After quite sometime of deliberating (ever since signing up for the Illini 4000 back in September, about 6 months), I finally decided on a bike.

The bike is a Trek CrossRip and is designed for cyclo-cross; it should be more than able handle the 4000+ cross-country journey.  More importantly, it was the silverly grey color of the clear coated aluminum, which I specifically selected as a dedication (see link to prior post about ribbons) to a close family friend (the father of my best friend) who is battling brain cancer like a true champion. In addition, I selected the red water bottle cages because it is my best friend’s favorite color and perfectly goes together with the red painted accents on the bike, just like my best friend and the father.

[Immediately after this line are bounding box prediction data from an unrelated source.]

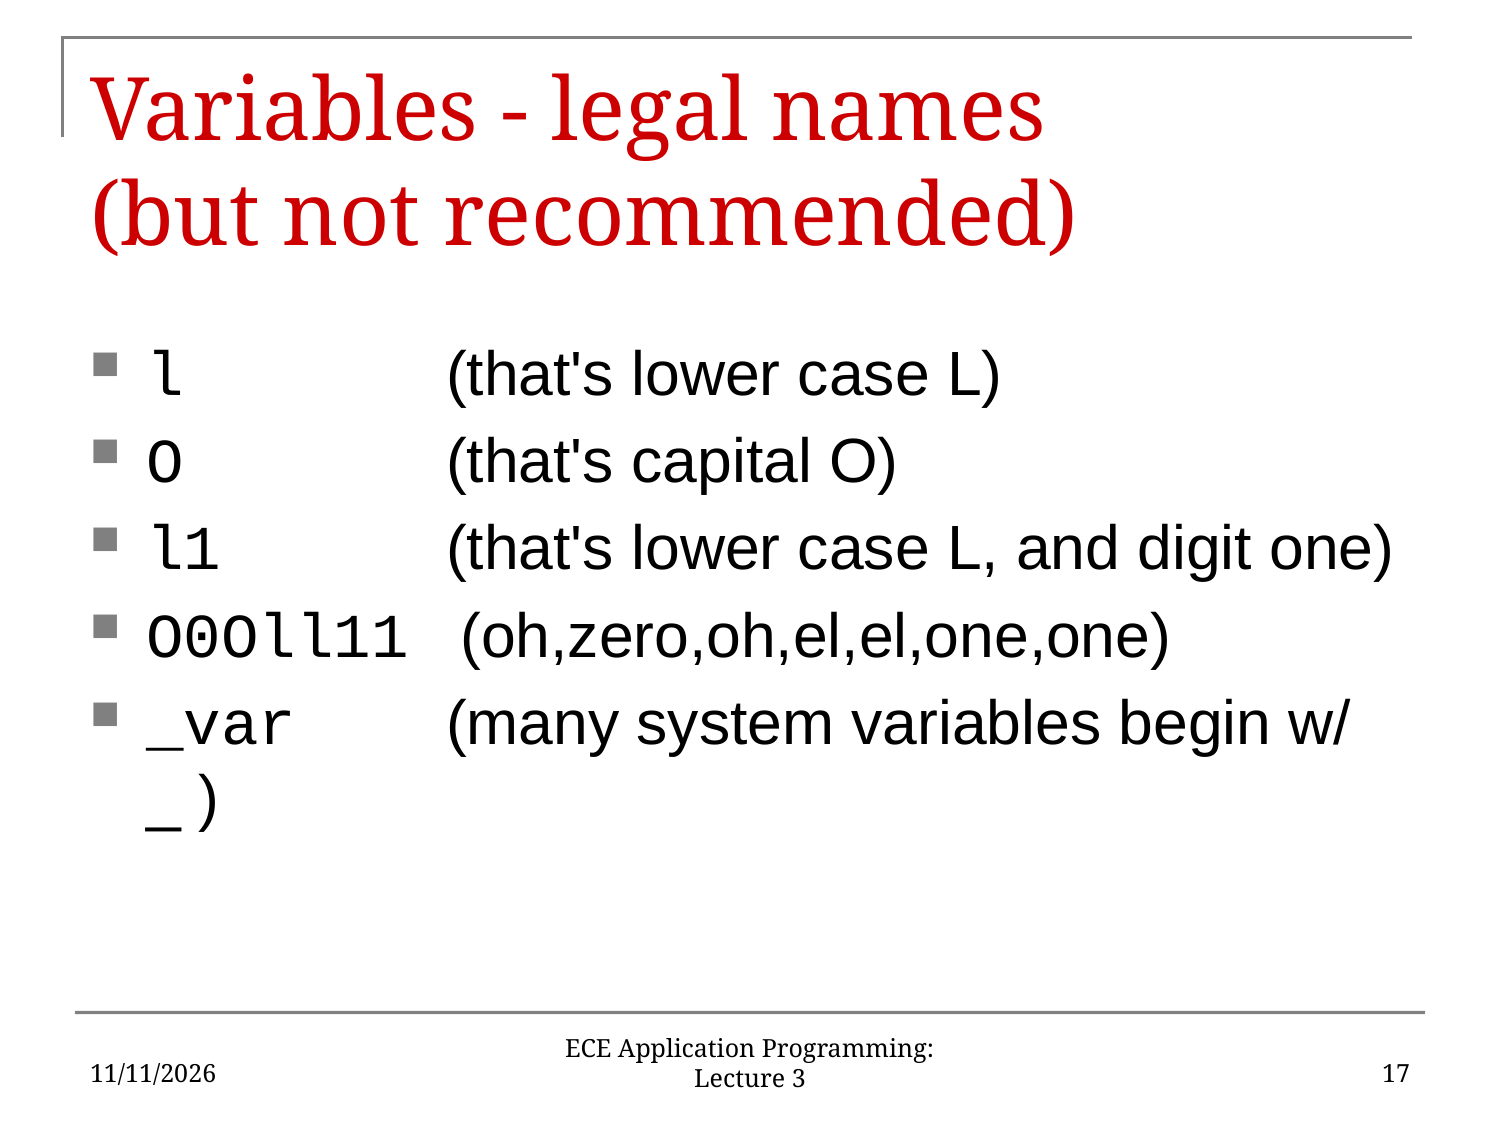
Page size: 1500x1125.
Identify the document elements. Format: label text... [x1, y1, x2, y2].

footer ECE Application Programming: Lecture 3 [512, 1024, 988, 1101]
slide_number 17 [1074, 1023, 1426, 1100]
title Variables - legal names (but not recommended) [75, 45, 1425, 163]
list l (that's lower case L) O (that's capital O) l1 (that's lower case L, and digit one) O0Oll11 (oh,zero,oh,el,el,one,one) _var (many system variables begin w/ _ ) [75, 324, 1438, 1000]
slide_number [74, 1023, 426, 1100]
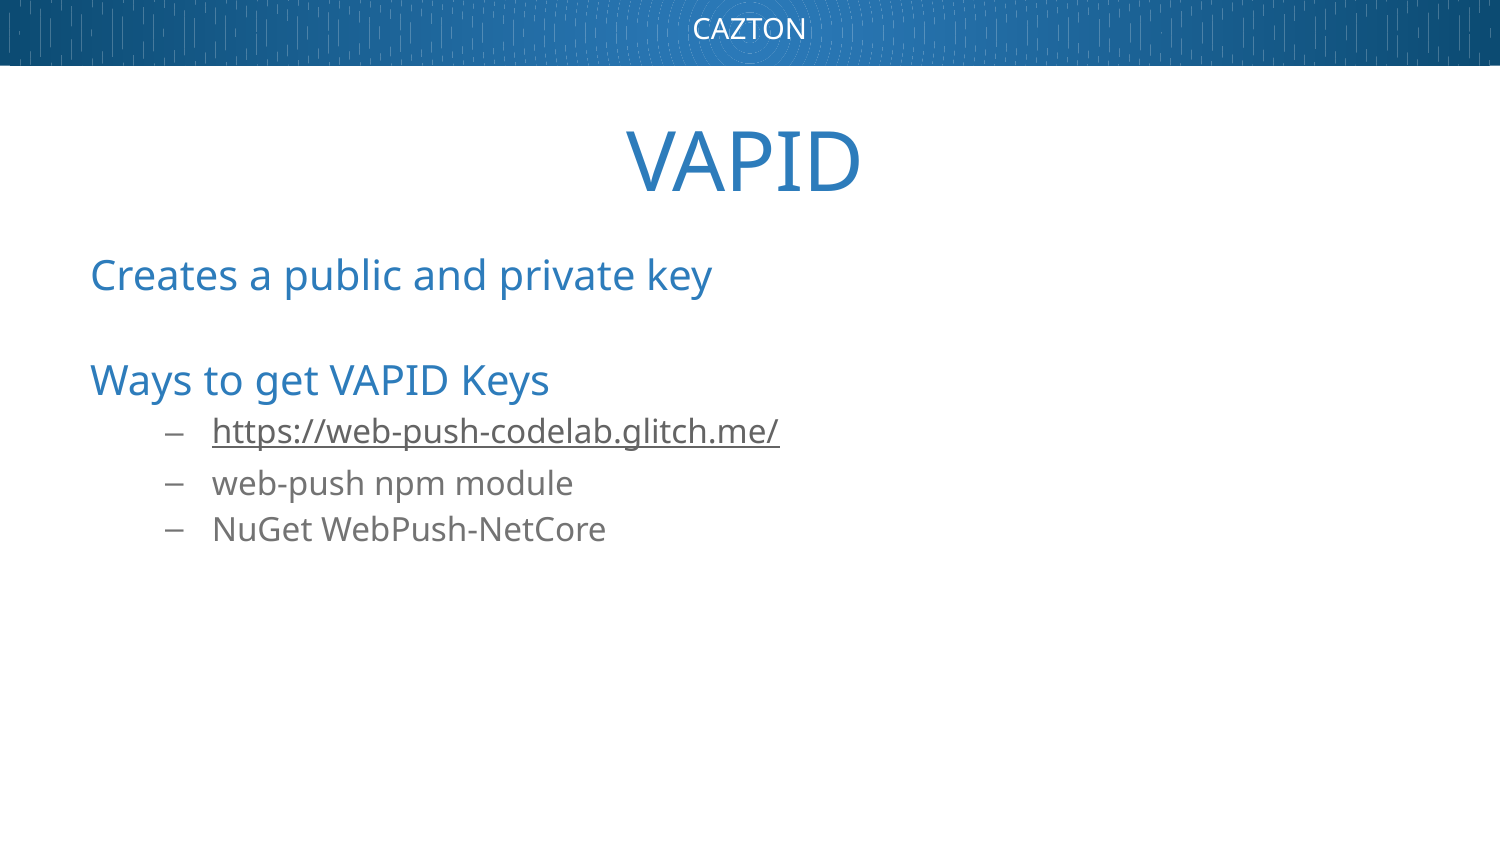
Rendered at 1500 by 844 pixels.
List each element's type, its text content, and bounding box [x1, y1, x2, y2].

title VAPID [70, 87, 1421, 229]
text_box Creates a public and private key Ways to get VAPID Keys https://web-push-codelab.glitch.me/ web-push npm module NuGet WebPush-NetCore [74, 240, 1425, 557]
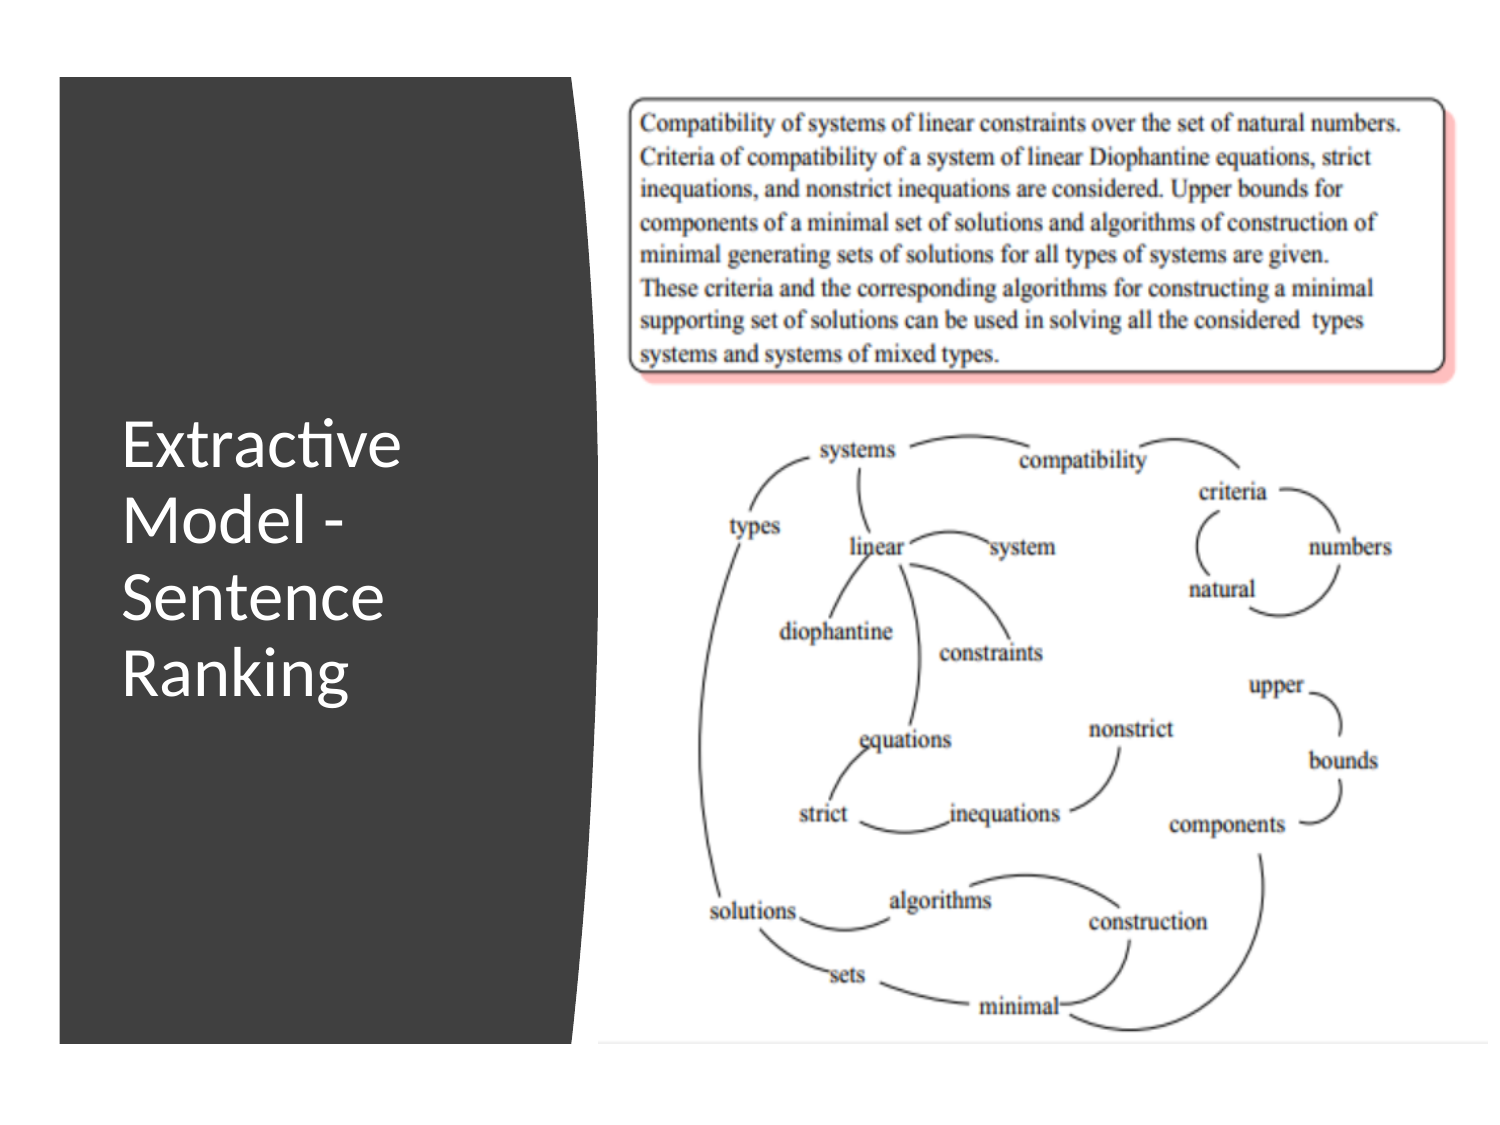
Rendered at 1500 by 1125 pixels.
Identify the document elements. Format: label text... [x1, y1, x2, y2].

picture [598, 76, 1488, 1045]
text_box [59, 77, 593, 1044]
title Extractive Model - Sentence Ranking [106, 166, 527, 953]
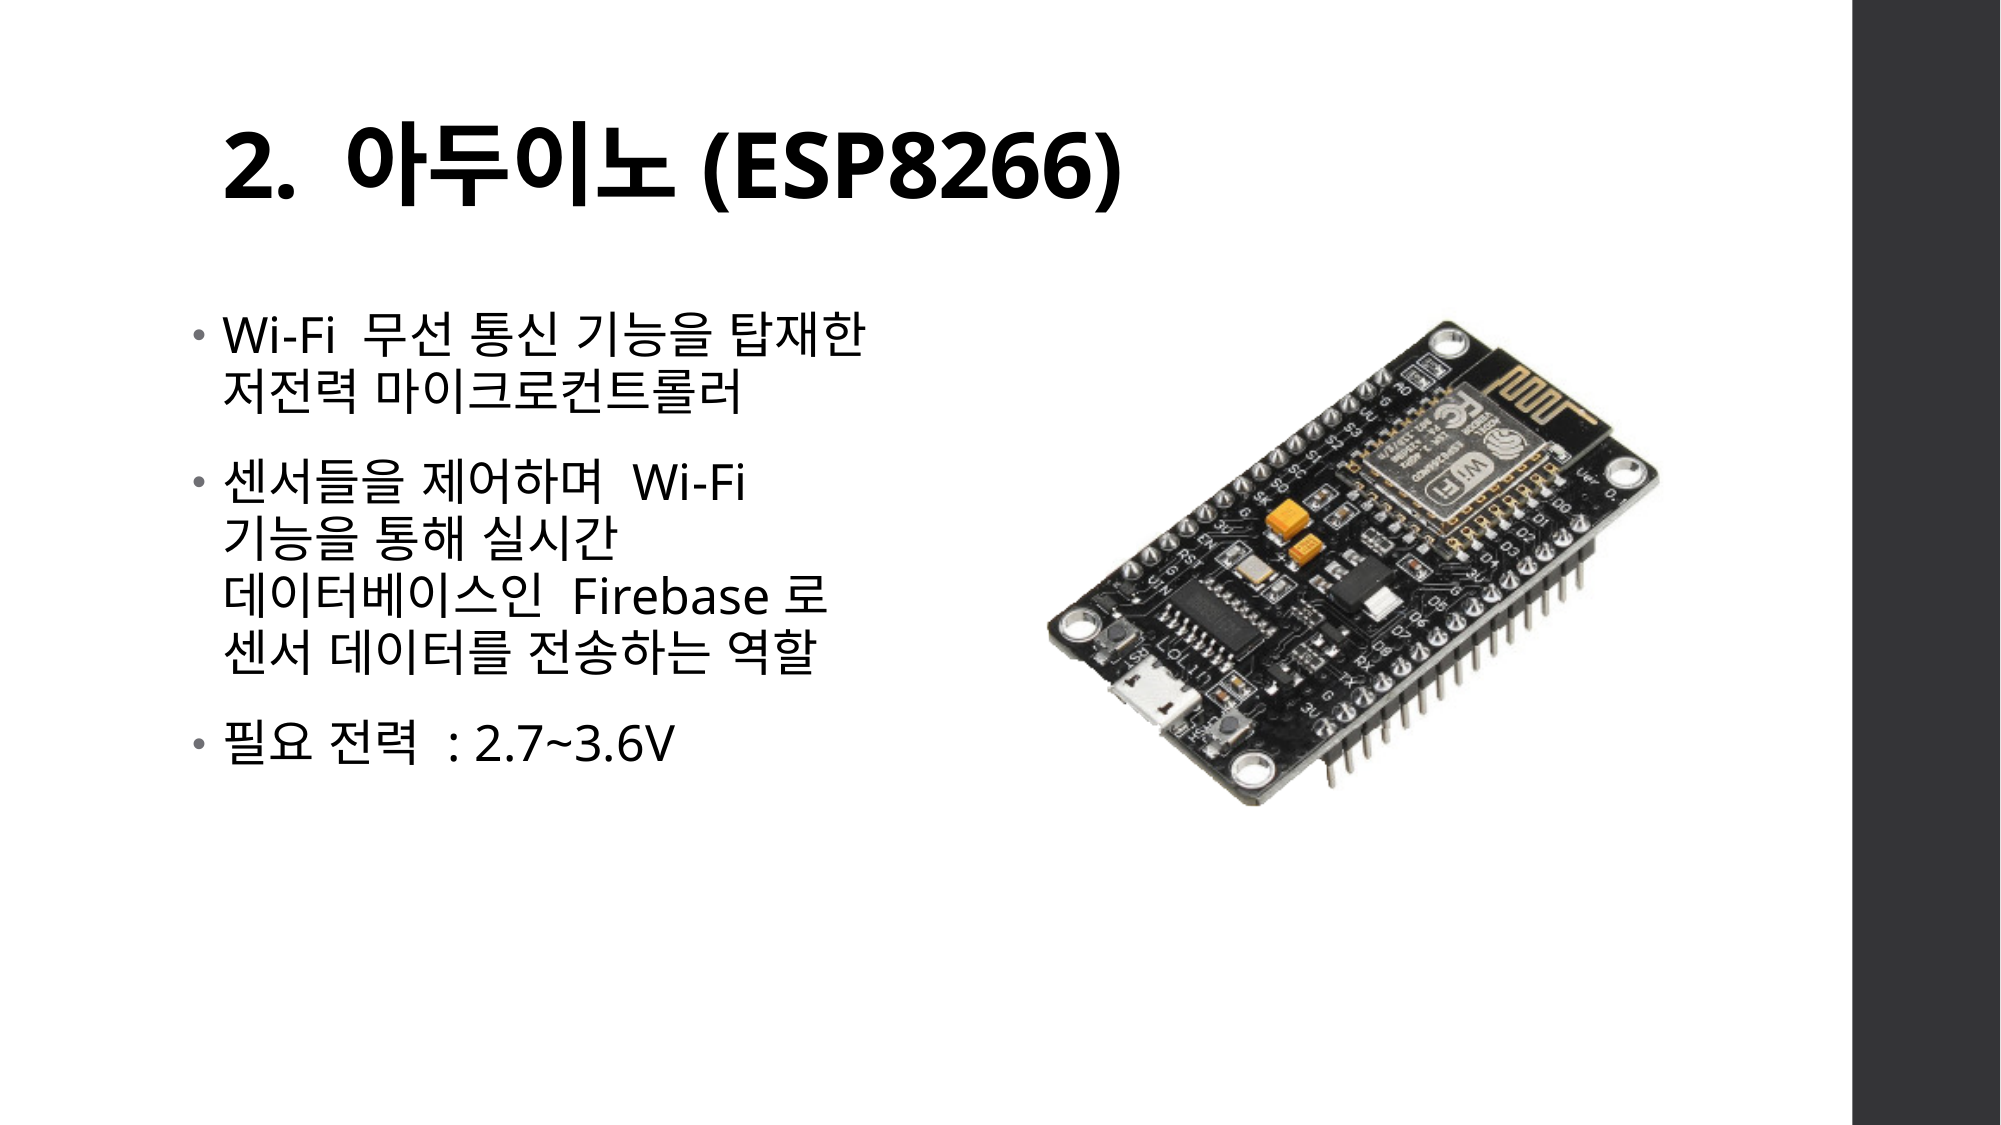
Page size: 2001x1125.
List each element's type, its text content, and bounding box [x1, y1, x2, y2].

picture [999, 237, 1691, 929]
list Wi-Fi 무선 통신 기능을 탑재한 저전력 마이크로컨트롤러 센서들을 제어하며 Wi-Fi 기능을 통해 실시간 데이터베이스인 Firebase로 센서 데이터를 전송하는 역할 필요 전력 : 2.7~3.6V [176, 299, 900, 1014]
title 2. 아두이노(ESP8266) [206, 60, 1797, 278]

I will be incorporating other symbolic colors in the near future (e.g., lavender, orange, black, and lime).

Also, I have been trying to keep in mind that this contraption is going to be my primary vehicle of transportation taking me clear across the USA from the Big Apple to the City by the Bay.  It did not dawn on me until I actually sat in the saddle of the bike for a prolonged period of time during the initial bike fitting (more on this later) that I was completed overwhelmed with emotions of concern and nervousness. Typically, I have always been very selective on the days I bike ride for commuting around town. If it is too cold, hot, windy, rainy or if I just do not feel like riding, I always would opt out.  However, during the  72 days of the Illini 4000 journey I will not have the luxury of choosing the “perfect” days to ride, and I will be exposed to all of nature’s splendor for the entire 72 days. There will be no nice windshield or roof to protect me from the elements (sun, wind, rain, hail, etc.), no air conditioning to offset the temperatures, no radio to help pass the time, and no engine other than my own body to move this precisely crafted small collection of aluminum, plastic, and rubber at speeds of ~15 mph for 4000+ miles across mountains, deserts, hills, prairies, farmlands, and forests under whatever elements mother nature decides to provide that day. The very thought is humbling, rather intimidating, and seemingly impossible, but it is often said “The journey of a thousand miles begins with a single step.”― Lao Tzu, or in this case, I can say: “The journey of four thousand miles begins with a single turn of the pedals.”